Best Practices for Securing AWS Instances Behind a Firewall

Hey,

I have a number of AWS EC2 instances that I need to keep safe while still being able to access them for my apps.

I’m having trouble with things that happen to a lot of people, and I would love to hear your best tips:

How to set up firewalls (on-premises or in the cloud) so that AWS instances are safe without losing connectivity.

When hosting apps on EC2, which ports and services should be open and which should be closed?

The best ways to keep an eye on and stop attacks like DoS, brute-force attempts, or strange traffic.

For AWS environments, here are some good IDS/IPS rule sets, logging, and alerting strategies.

I’m looking for useful tips from anyone who has successfully protected AWS workloads. What mistakes should I avoid, and what worked best for you?

Thanks in advance!

Hey Allen!
Welcome to the community.

To clarify, is this in regards to AWS Observe Integration or are you generally interested in learning about securing AWS Instances?

Nikhil

Hey Thank you for welcoming me to the community!

My main question is about how to keep AWS EC2 instances safe in general.

This includes things like firewalls, which ports to open or close, monitoring for attacks, and best practices.

I’m not only interested in the Observe integration, but I’d also like to hear about any tips that have to do with monitoring tools or dashboards.

Got it. Regarding AWS EC2 instances in general, AWS blogs would be a good place to get specific updated info. Here’s one of the better articles: https://medium.com/@tahirbalarabe2/best-security-practices-for-amazon-ec2-1362d0c3b428

I’ve gathered some information from AWS best practices along with combining with Observe monitoring. To summarize:

  • Network segmentation & least privilege

    • Put public-facing workloads in public subnets and all backends (DB, caches, admin tools) in private subnets.

    • Use Security Groups (stateful) as your primary instance firewall; use Network ACLs for coarse subnet-level restrictions.

    • Follow deny-by-default: only allow the exact ports and source IPs necessary.

  • Ports & services (what to open / close)

    • Open only what the app needs. Typical examples:

      • Web apps: 80/443 open to the public only if needed.

      • SSH (22) / RDP: do NOT open to 0.0.0.0/0. Restrict to admin IPs or remove public access (see bastion/SSM below).

      • Management endpoints (DB, internal APIs): keep in private subnets and only allow traffic from application-tier SGs.

    • Close unused ports and disable unnecessary OS services on the instance.

  • Admin access patterns (avoid public SSH/RDP)

    • Use a bastion/jump host or AWS Systems Manager Session Manager / VPN / PrivateLink for admin access — avoid exposing SSH/RDP directly.

    • Use key-based SSH and disable password authentication. Rotate keys and prefer ephemeral credentials where possible.

  • Identity & credentials

    • Use IAM roles for EC2 to grant access to AWS APIs; never embed long-lived keys in instance files.

    • Enable MFA for privileged accounts and console/API access.

  • Patching & hardening

    • Harden AMIs (CIS benchmarks), remove unused packages, and keep OS/app patches up to date.

    • Use immutable patterns where practical — rebuild from a hardened AMI rather than patching live compromised hosts.

  • Logging, observability & dashboards (with Observe)

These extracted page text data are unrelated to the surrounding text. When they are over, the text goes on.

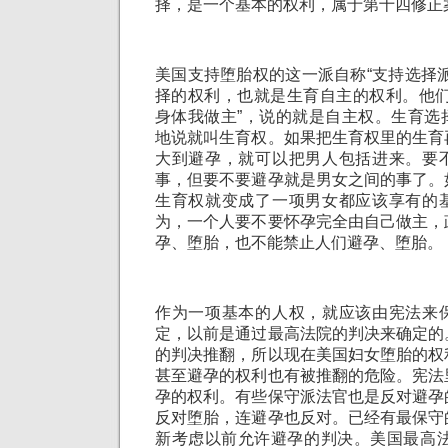
择，是一个基本的权利，属于第十四修正
美国支持堕胎权的这一派自称“支持选择
择的权利，也就是生育自主的权利。他们
身体我做主”，说的就是自主权。生育选
地说就叫生育权。如果把生育权里的生育
大到避孕，就可以把男人包括进来。要
事，但要不要避孕就是男女之间的事了。
生育权就变成了一项男女都应该享有的
为，一个人要不要怀孕完全由自己做主，
孕、堕胎，也不能禁止人们避孕、堕胎。
作为一项基本的人权，就应该由宪法来
定，以前是通过最高法院的判决来确定的
的判决推翻，所以现在美国妇女堕胎的权
甚至避孕的权利也有被推翻的危险。宪法
孕的权利。有些保守派法官也是反对避孕
反对堕胎，连避孕也反对。已经有最保守
新考虑以前允许避孕的判决。美国最高法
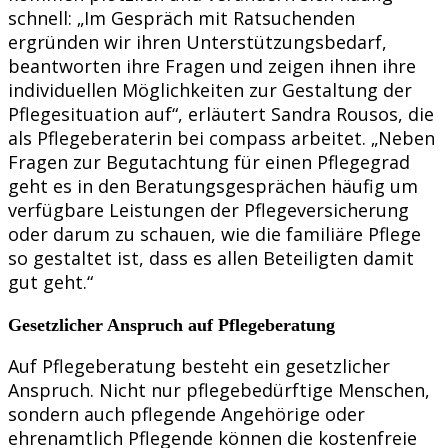
schnell: „Im Gespräch mit Ratsuchenden
ergründen wir ihren Unterstützungsbedarf,
beantworten ihre Fragen und zeigen ihnen ihre
individuellen Möglichkeiten zur Gestaltung der
Pflegesituation auf“, erläutert Sandra Rousos, die
als Pflegeberaterin bei compass arbeitet. „Neben
Fragen zur Begutachtung für einen Pflegegrad
geht es in den Beratungsgesprächen häufig um
verfügbare Leistungen der Pflegeversicherung
oder darum zu schauen, wie die familiäre Pflege
so gestaltet ist, dass es allen Beteiligten damit
gut geht.“
Gesetzlicher Anspruch auf Pflegeberatung
Auf Pflegeberatung besteht ein gesetzlicher
Anspruch. Nicht nur pflegebedürftige Menschen,
sondern auch pflegende Angehörige oder
ehrenamtlich Pflegende können die kostenfreie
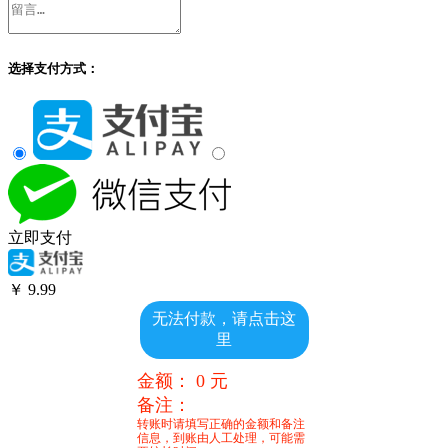
选择支付方式：
立即支付
￥
9.99
无法付款，请点击这
里
金额：
0
元
备注：
转账时请填写正确的金额和备注
信息，到账由人工处理，可能需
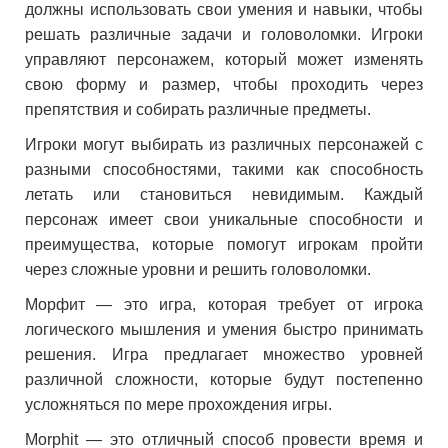
должны использовать свои умения и навыки, чтобы
решать различные задачи и головоломки. Игроки
управляют персонажем, который может изменять
свою форму и размер, чтобы проходить через
препятствия и собирать различные предметы.
Игроки могут выбирать из различных персонажей с
разными способностями, такими как способность
летать или становиться невидимым. Каждый
персонаж имеет свои уникальные способности и
преимущества, которые помогут игрокам пройти
через сложные уровни и решить головоломки.
Морфит — это игра, которая требует от игрока
логического мышления и умения быстро принимать
решения. Игра предлагает множество уровней
различной сложности, которые будут постепенно
усложняться по мере прохождения игры.
Morphit — это отличный способ провести время и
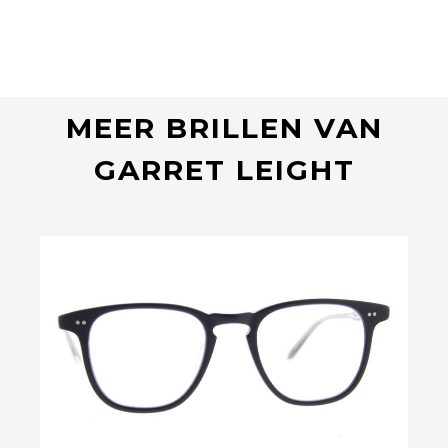
MEER BRILLEN VAN
GARRET LEIGHT
Bekijk deze bril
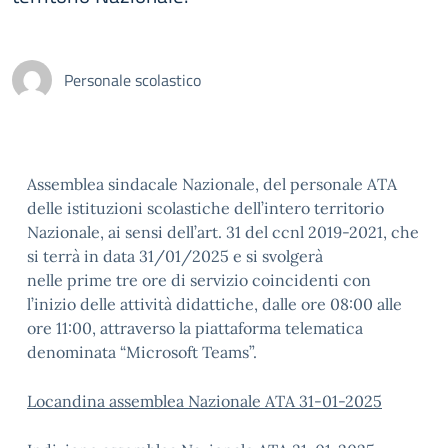
Personale scolastico
Assemblea sindacale Nazionale, del personale ATA
delle istituzioni scolastiche dell’intero territorio
Nazionale, ai sensi dell’art. 31 del ccnl 2019-2021, che
si terrà in data 31/01/2025 e si svolgerà
nelle prime tre ore di servizio coincidenti con
l’inizio delle attività didattiche, dalle ore 08:00 alle
ore 11:00, attraverso la piattaforma telematica
denominata “Microsoft Teams”.
Locandina assemblea Nazionale ATA 31-01-2025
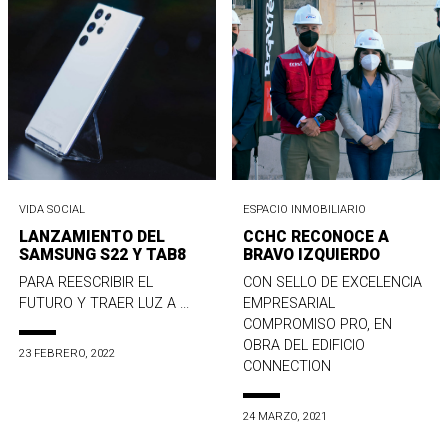
VIDA SOCIAL
ESPACIO INMOBILIARIO
LANZAMIENTO DEL
CCHC RECONOCE A
SAMSUNG S22 Y TAB8
BRAVO IZQUIERDO
PARA REESCRIBIR EL
CON SELLO DE EXCELENCIA
FUTURO Y TRAER LUZ A ...
EMPRESARIAL
COMPROMISO PRO, EN
OBRA DEL EDIFICIO
23 FEBRERO, 2022
CONNECTION
24 MARZO, 2021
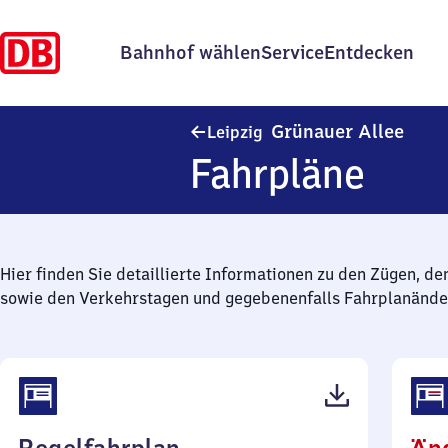
Bahnhof wählen
Service
Entdecken
Leipz
Grünauer Allee
Leipzig
Fahrpläne
Hier finden Sie detaillierte Informationen zu den Zügen, de
sowie den Verkehrstagen und gegebenenfalls Fahrplanände
(PDF,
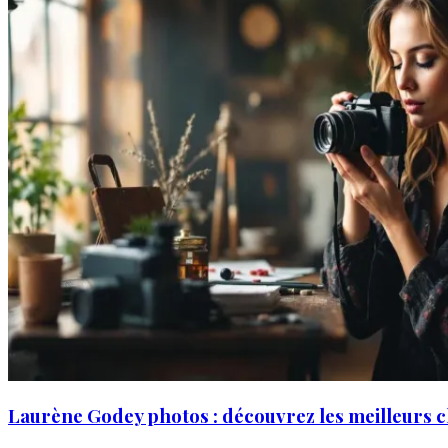
Laurène Godey photos : découvrez les meilleurs cli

    • Centralize VPC Flow Logs, CloudTrail, and CloudWatch Logs into your observability platform. These are key for network/attack detection and auditing.
      • VPC Flow Logs — for network-level metadata (who talked to what, ports, bytes).
      • CloudTrail — for auditing configuration/API changes (security group changes, role changes).
      • CloudWatch Logs — for instance/application logs and alarms.
    • Ingest VPC Flow Logs, CloudTrail, and CloudWatch Logs into Observe (Observe supports AWS data collection patterns and has EC2-specific datasets and dashboards). Use the AWS quickstart or centralized ingestion patterns to feed those logs into Observe for correlation and dashboards
    • Build additional dashboards and alerts for:
      • spikes in inbound traffic / network throughput (possible DDoS)

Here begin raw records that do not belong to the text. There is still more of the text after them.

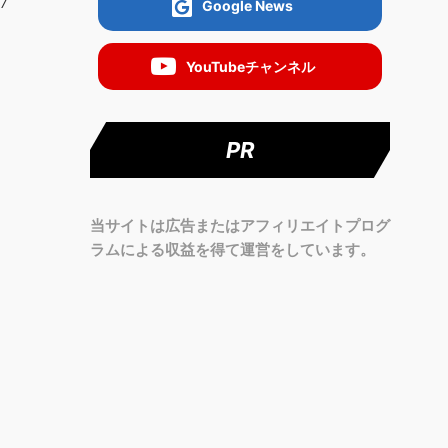
7
Google News
YouTubeチャンネル
PR
当サイトは広告またはアフィリエイトプログ
ラムによる収益を得て運営をしています。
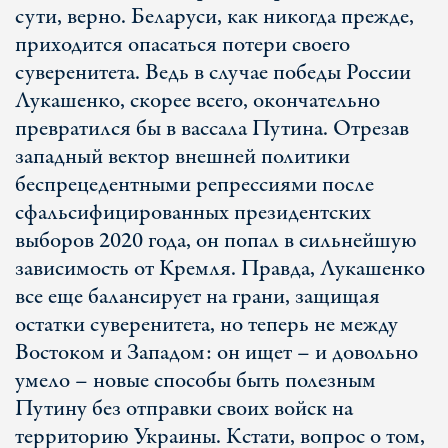
сути, верно. Беларуси, как никогда прежде,
приходится опасаться потери своего
суверенитета. Ведь в случае победы России
Лукашенко, скорее всего, окончательно
превратился бы в вассала Путина. Отрезав
западный вектор внешней политики
беспрецедентными репрессиями после
сфальсифицированных президентских
выборов 2020 года, он попал в сильнейшую
зависимость от Кремля. Правда, Лукашенко
все еще балансирует на грани, защищая
остатки суверенитета, но теперь не между
Востоком и Западом: он ищет – и довольно
умело – новые способы быть полезным
Путину без отправки своих войск на
территорию Украины. Кстати, вопрос о том,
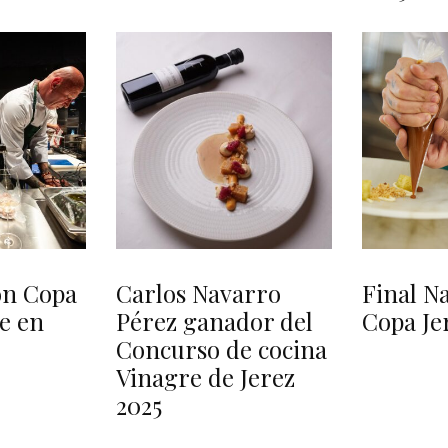
ión Copa
Carlos Navarro
Final Na
ne en
Pérez ganador del
Copa Je
Concurso de cocina
Vinagre de Jerez
2025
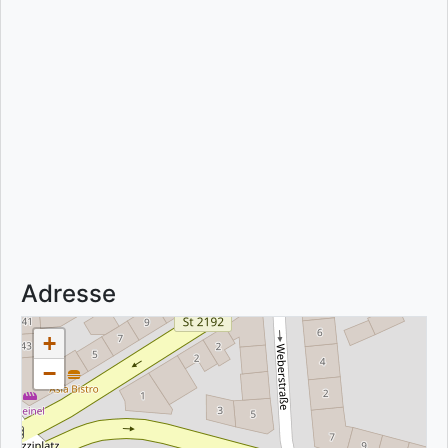
Adresse
+
−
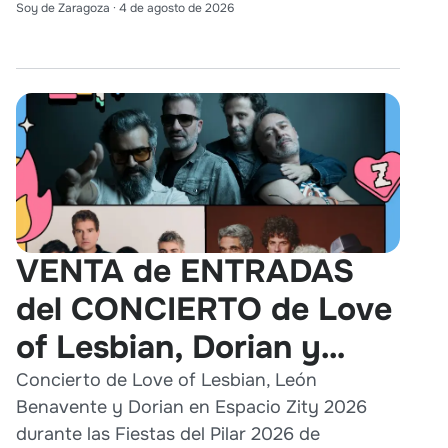
Soy de Zaragoza
·
4 de agosto de 2026
VENTA de ENTRADAS
del CONCIERTO de Love
of Lesbian, Dorian y
León Benavente en
Concierto de Love of Lesbian, León
Benavente y Dorian en Espacio Zity 2026
Zaragoza 2026
durante las Fiestas del Pilar 2026 de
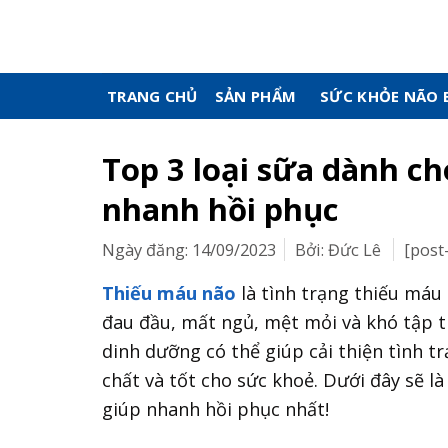
Skip
to
content
TRANG CHỦ
SẢN PHẨM
SỨC KHỎE NÃO 
Top 3 loại sữa dành ch
nhanh hồi phục
Ngày đăng: 14/09/2023
Bởi: Đức Lê
[post
Thiếu máu não
là tình trạng thiếu máu
đau đầu, mất ngủ, mệt mỏi và khó tập t
dinh dưỡng có thể giúp cải thiện tình trạng
chất và tốt cho sức khoẻ. Dưới đây sẽ la
giúp nhanh hồi phục nhất!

      • repeated failed auth attempts (brute-force)

      • new or changed security group rules (unexpected exposure)

      • unusual outbound connections or high-volume data egress (possible exfil)

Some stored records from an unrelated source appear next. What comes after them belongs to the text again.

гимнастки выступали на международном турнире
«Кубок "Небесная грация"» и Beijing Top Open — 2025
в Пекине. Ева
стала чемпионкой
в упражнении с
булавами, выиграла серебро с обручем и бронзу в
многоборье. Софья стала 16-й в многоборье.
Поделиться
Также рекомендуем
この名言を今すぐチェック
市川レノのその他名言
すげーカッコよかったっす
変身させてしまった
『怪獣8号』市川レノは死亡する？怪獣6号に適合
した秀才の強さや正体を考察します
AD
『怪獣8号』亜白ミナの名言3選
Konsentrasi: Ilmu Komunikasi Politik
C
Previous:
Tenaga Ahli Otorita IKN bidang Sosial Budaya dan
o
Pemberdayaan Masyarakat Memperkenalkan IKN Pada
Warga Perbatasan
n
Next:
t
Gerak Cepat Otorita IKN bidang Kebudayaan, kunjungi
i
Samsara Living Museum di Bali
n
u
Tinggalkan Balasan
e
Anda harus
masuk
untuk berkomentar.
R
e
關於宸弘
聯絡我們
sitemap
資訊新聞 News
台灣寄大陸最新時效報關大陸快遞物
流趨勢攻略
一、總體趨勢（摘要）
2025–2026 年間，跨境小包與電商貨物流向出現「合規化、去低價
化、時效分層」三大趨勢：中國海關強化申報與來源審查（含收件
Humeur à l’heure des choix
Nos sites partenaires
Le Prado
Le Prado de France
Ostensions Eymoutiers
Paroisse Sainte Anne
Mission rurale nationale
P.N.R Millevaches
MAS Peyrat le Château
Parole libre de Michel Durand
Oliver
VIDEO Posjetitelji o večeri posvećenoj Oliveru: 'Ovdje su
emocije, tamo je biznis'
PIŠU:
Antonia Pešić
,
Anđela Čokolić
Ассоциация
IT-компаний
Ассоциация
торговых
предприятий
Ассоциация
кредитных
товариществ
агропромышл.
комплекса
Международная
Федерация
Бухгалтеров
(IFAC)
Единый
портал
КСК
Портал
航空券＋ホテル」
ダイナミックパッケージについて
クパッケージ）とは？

      • Prefer JSON-formatted application logs for easier parsing and dashboarding.

  • General Gotchas

    • Leaving management ports open to the internet (SSH/RDP to 0.0.0.0/0).
    • Relying solely on Security Groups without flow logs, auditing, or IDS.
    • Storing long-lived secrets on instances.
    • No centralized logging or no alerting on security group changes and auth failures.